Spring Budget Overview

Chancellor Jeremy Hunt announced the government’s spending plans for the upcoming year in his Spring Budget last Wednesday. From a fuel duty extension to a cut to National Insurance contributions, here’s an update on the key areas that could your affect your business in this continuously challenging economic

National Insurance contributions

National Insurance contributions have been cut for the self-employed from 9 per cent to 6 per cent.
This 2p cut comes after a 1p cut was announced during the Autumn Statement.
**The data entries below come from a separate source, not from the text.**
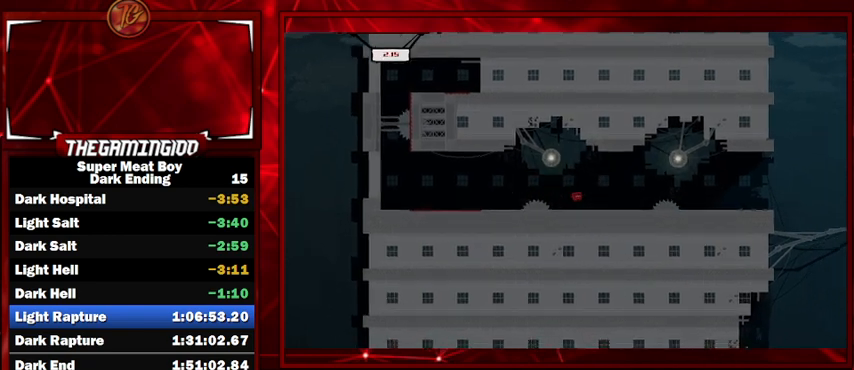
Gameplay with keyboard; each line is a JSON object with the keys held at the frame after it. "events" lists presses ("down") and releases ("up") of "left", "p", "right", "shift" and "space" between this image and that frame as [ms after this image, input, new state], when the widget could be followed in between. No other keys are recorded. Mouse input is not recorded.
{"keys": ["right", "shift"], "events": [[134, "space", "down"], [400, "space", "up"]]}
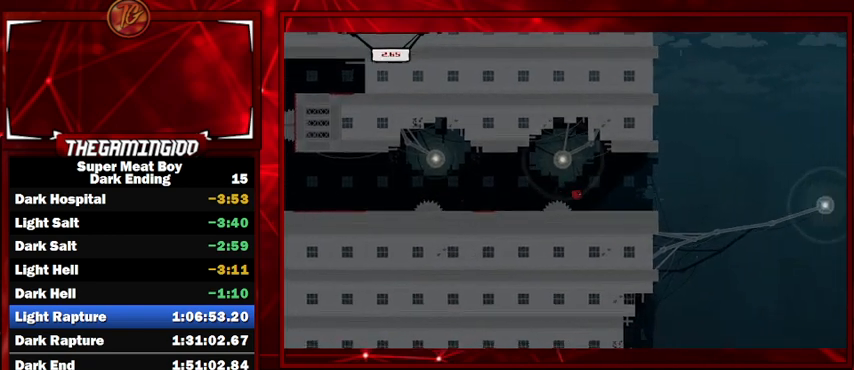
{"keys": ["right", "shift", "space"], "events": [[367, "space", "down"]]}
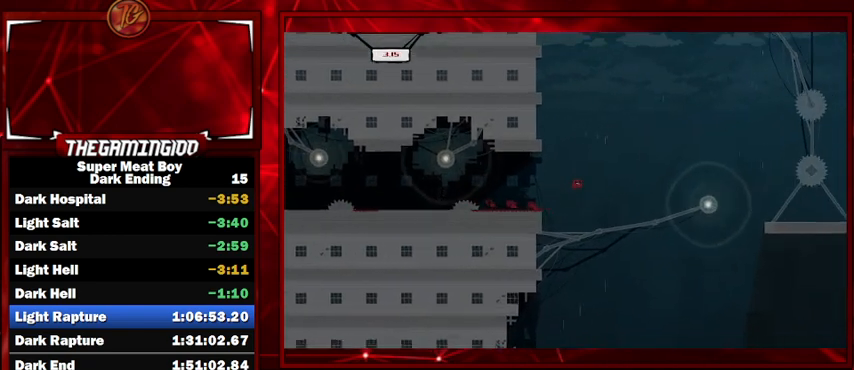
{"keys": ["right", "shift", "space"], "events": []}
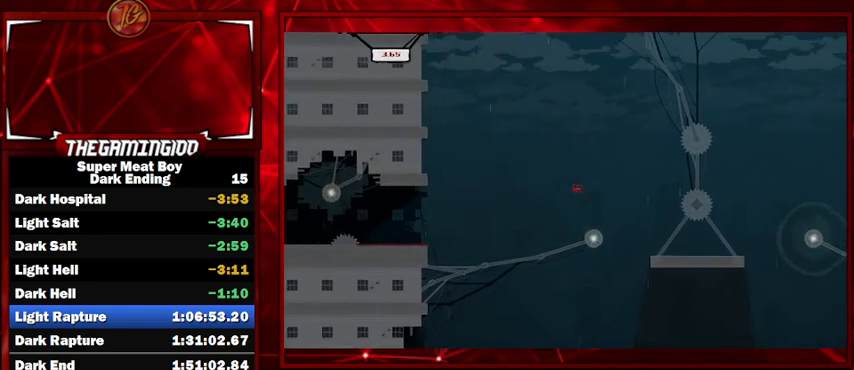
{"keys": ["right", "shift", "space"], "events": []}
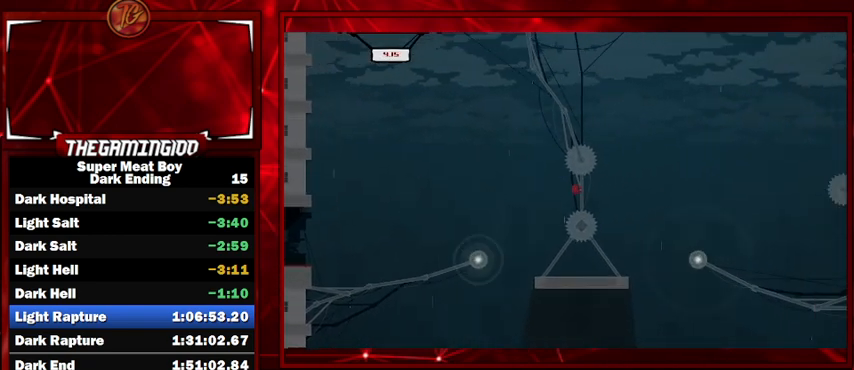
{"keys": ["p", "right", "shift"], "events": [[34, "space", "up"], [167, "space", "down"], [200, "p", "down"], [367, "p", "up"], [367, "space", "up"], [467, "p", "down"]]}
According to the chancellor, cutting National Insurance could save the self-employed an average of £650 a year when combined with the need to no longer pay Class 2 contributions.

Increasing the VAT registration threshold

Another change announced in this year’s Budget is an increase to the VAT threshold, which had previously remained the same since April 2017. The VAT threshold has now been raised to £90,000 from £85,000.
Historically, there are many smaller businesses which attempt to keep their business turnover below this threshold in order to avoid registering for VAT –potentially missing out on new business growth opportunities.
By raising the VAT threshold, small businesses can have more opportunities to grow without the need to pay VAT.

Fuel duty freeze extended again

As inflation remains high and the country continues to struggle with the cost of living crisis, the government has decided to keep fuel duty frozen once more (for the 14th year in a row).
The current rate will be maintained for an additional 12 months, extending the existing 5p cut and cancelling the planned inflation increase. This extension could save the average car driver £50 a year.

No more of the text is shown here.